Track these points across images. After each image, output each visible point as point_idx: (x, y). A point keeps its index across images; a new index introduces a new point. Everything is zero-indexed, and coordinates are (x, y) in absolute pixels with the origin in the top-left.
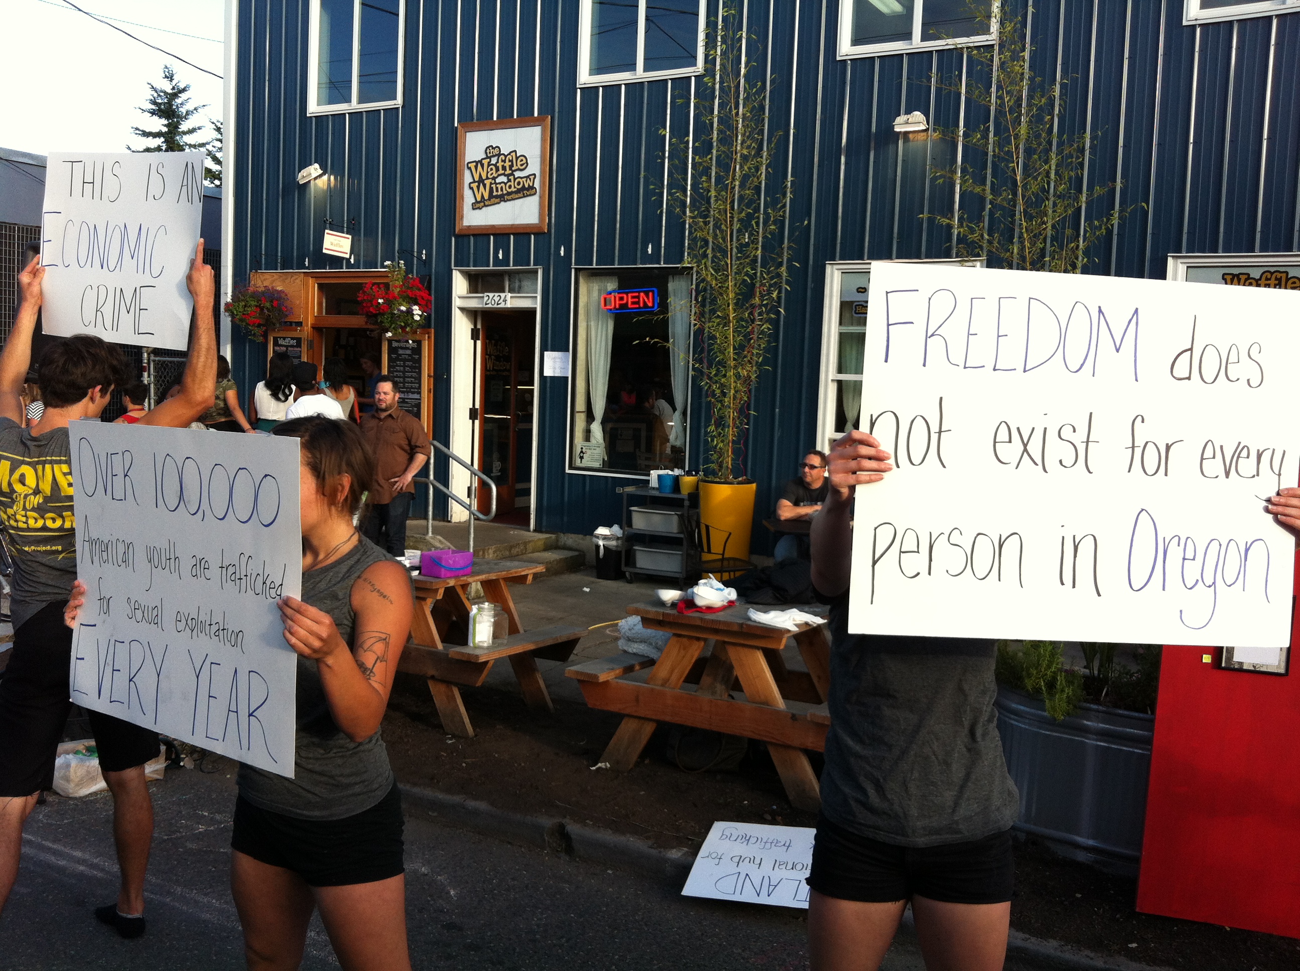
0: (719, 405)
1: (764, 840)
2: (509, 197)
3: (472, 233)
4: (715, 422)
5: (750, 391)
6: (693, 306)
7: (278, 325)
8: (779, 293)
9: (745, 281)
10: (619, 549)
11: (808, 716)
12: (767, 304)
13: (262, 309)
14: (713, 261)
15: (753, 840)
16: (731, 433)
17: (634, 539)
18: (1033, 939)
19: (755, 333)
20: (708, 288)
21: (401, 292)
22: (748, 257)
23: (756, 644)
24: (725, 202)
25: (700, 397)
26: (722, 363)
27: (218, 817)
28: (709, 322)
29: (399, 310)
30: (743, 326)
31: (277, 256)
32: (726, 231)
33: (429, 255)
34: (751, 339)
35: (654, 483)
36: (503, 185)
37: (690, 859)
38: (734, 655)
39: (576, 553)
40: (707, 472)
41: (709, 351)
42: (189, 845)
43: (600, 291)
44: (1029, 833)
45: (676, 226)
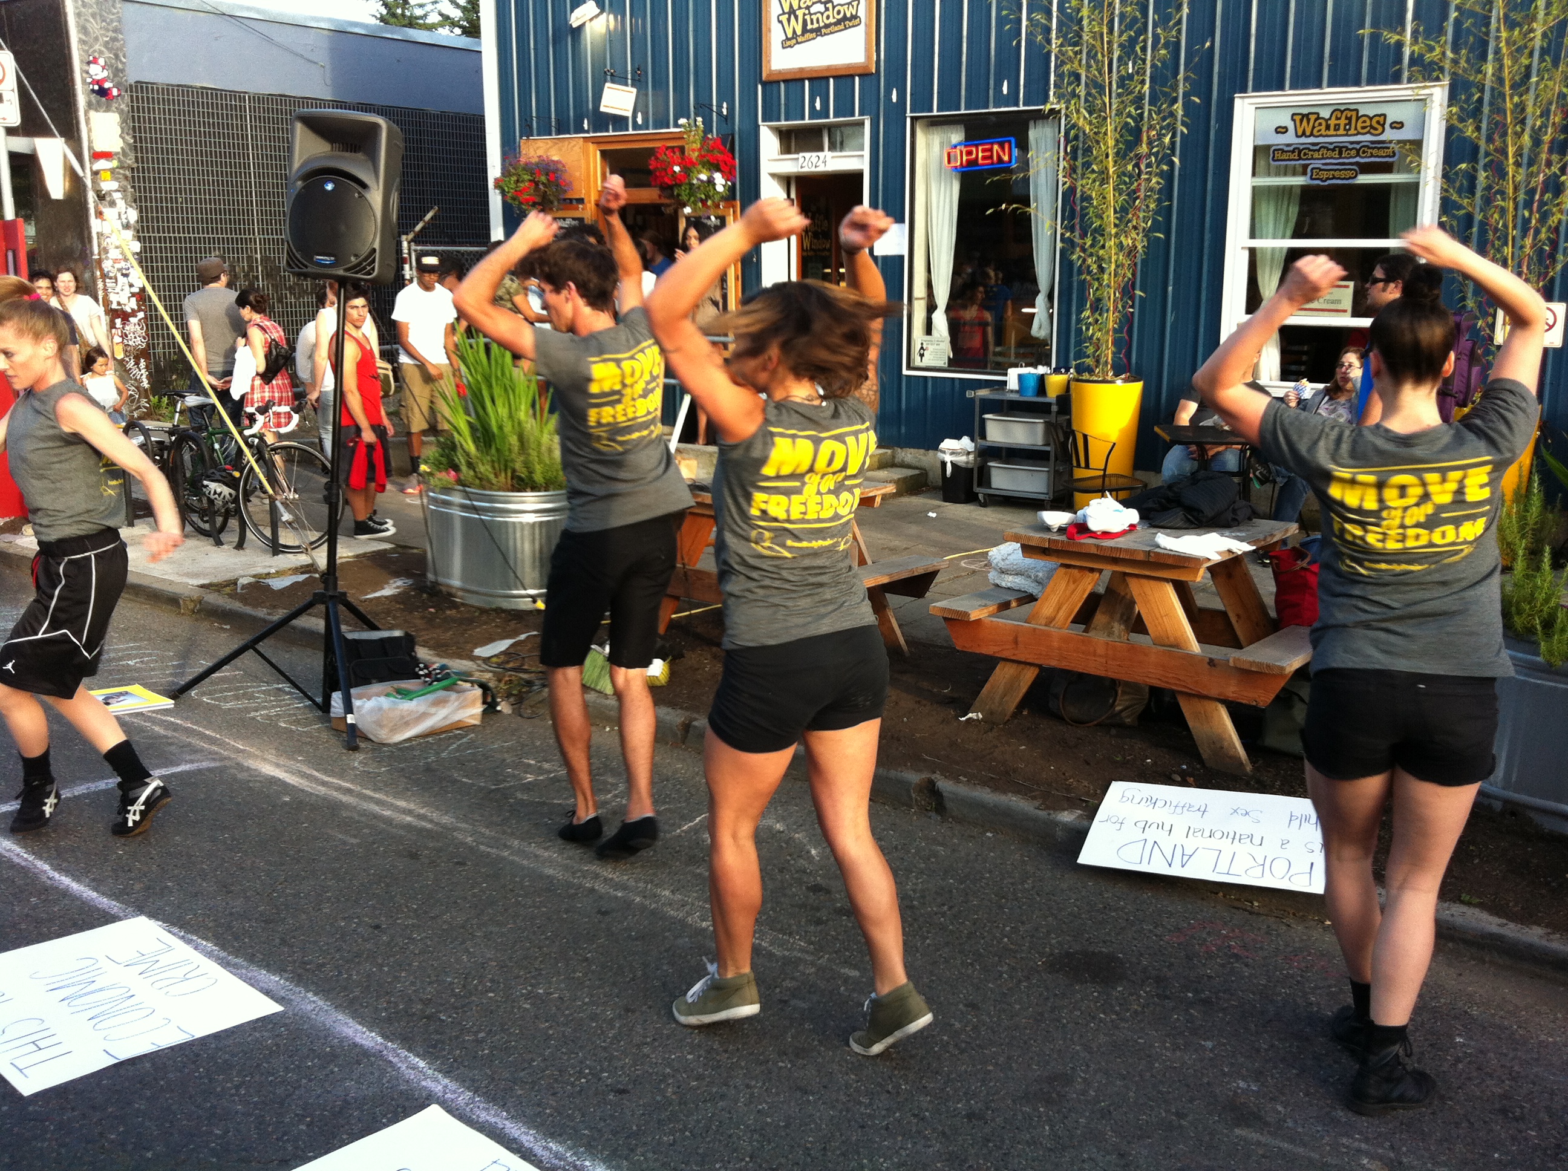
0: (1096, 285)
1: (1174, 804)
2: (828, 31)
3: (781, 78)
4: (1091, 305)
5: (1135, 265)
6: (1061, 159)
7: (556, 203)
8: (1174, 136)
9: (1127, 124)
10: (970, 466)
11: (1231, 661)
12: (1158, 152)
13: (537, 184)
14: (1086, 101)
15: (1160, 804)
16: (1111, 319)
17: (989, 453)
18: (1512, 925)
19: (1143, 190)
20: (1081, 134)
21: (701, 156)
22: (1132, 92)
23: (1165, 576)
24: (1101, 24)
25: (1071, 275)
26: (1100, 231)
27: (546, 766)
28: (1082, 178)
29: (698, 179)
30: (1125, 183)
31: (550, 118)
32: (1103, 62)
33: (731, 109)
34: (1138, 198)
35: (1012, 383)
36: (819, 15)
37: (1085, 823)
38: (1136, 588)
39: (917, 472)
40: (1080, 370)
41: (1083, 216)
42: (519, 795)
43: (942, 144)
44: (1507, 802)
45: (1039, 59)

— Task goal —
Repeat all the records above with "top-left" swapped for "upper-left" and every other word unchanged, leaving out the pictures.

— The completed task —
Track these points across images. After each image, output each visible point as point_idx: (x, y). A point keeps its index across images; a new index introduces a new point. Everything is zero-indexed, and coordinates are (x, y) in absolute pixels with the origin in the upper-left.
0: (719, 405)
1: (764, 840)
2: (509, 197)
3: (472, 233)
4: (715, 422)
5: (750, 391)
6: (693, 306)
7: (278, 325)
8: (779, 293)
9: (745, 281)
10: (619, 549)
11: (808, 716)
12: (767, 304)
13: (262, 309)
14: (713, 261)
15: (753, 840)
16: (731, 433)
17: (634, 539)
18: (1033, 939)
19: (755, 333)
20: (708, 288)
21: (401, 292)
22: (748, 257)
23: (756, 644)
24: (725, 202)
25: (700, 397)
26: (722, 363)
27: (218, 817)
28: (709, 322)
29: (399, 310)
30: (743, 326)
31: (277, 256)
32: (726, 231)
33: (429, 255)
34: (751, 339)
35: (654, 483)
36: (503, 185)
37: (690, 859)
38: (734, 655)
39: (576, 553)
40: (707, 472)
41: (709, 351)
42: (189, 845)
43: (600, 291)
44: (1029, 833)
45: (676, 226)
0: (1096, 285)
1: (1174, 804)
2: (828, 31)
3: (781, 78)
4: (1091, 305)
5: (1135, 265)
6: (1061, 159)
7: (556, 203)
8: (1174, 136)
9: (1127, 124)
10: (970, 466)
11: (1231, 661)
12: (1158, 152)
13: (537, 184)
14: (1086, 101)
15: (1160, 804)
16: (1111, 319)
17: (989, 453)
18: (1512, 925)
19: (1143, 190)
20: (1081, 134)
21: (701, 156)
22: (1132, 92)
23: (1165, 576)
24: (1101, 24)
25: (1071, 275)
26: (1100, 231)
27: (546, 766)
28: (1082, 178)
29: (698, 179)
30: (1125, 183)
31: (550, 118)
32: (1103, 62)
33: (731, 109)
34: (1138, 198)
35: (1012, 383)
36: (819, 15)
37: (1085, 823)
38: (1136, 588)
39: (917, 472)
40: (1080, 370)
41: (1083, 216)
42: (519, 795)
43: (942, 144)
44: (1507, 802)
45: (1039, 59)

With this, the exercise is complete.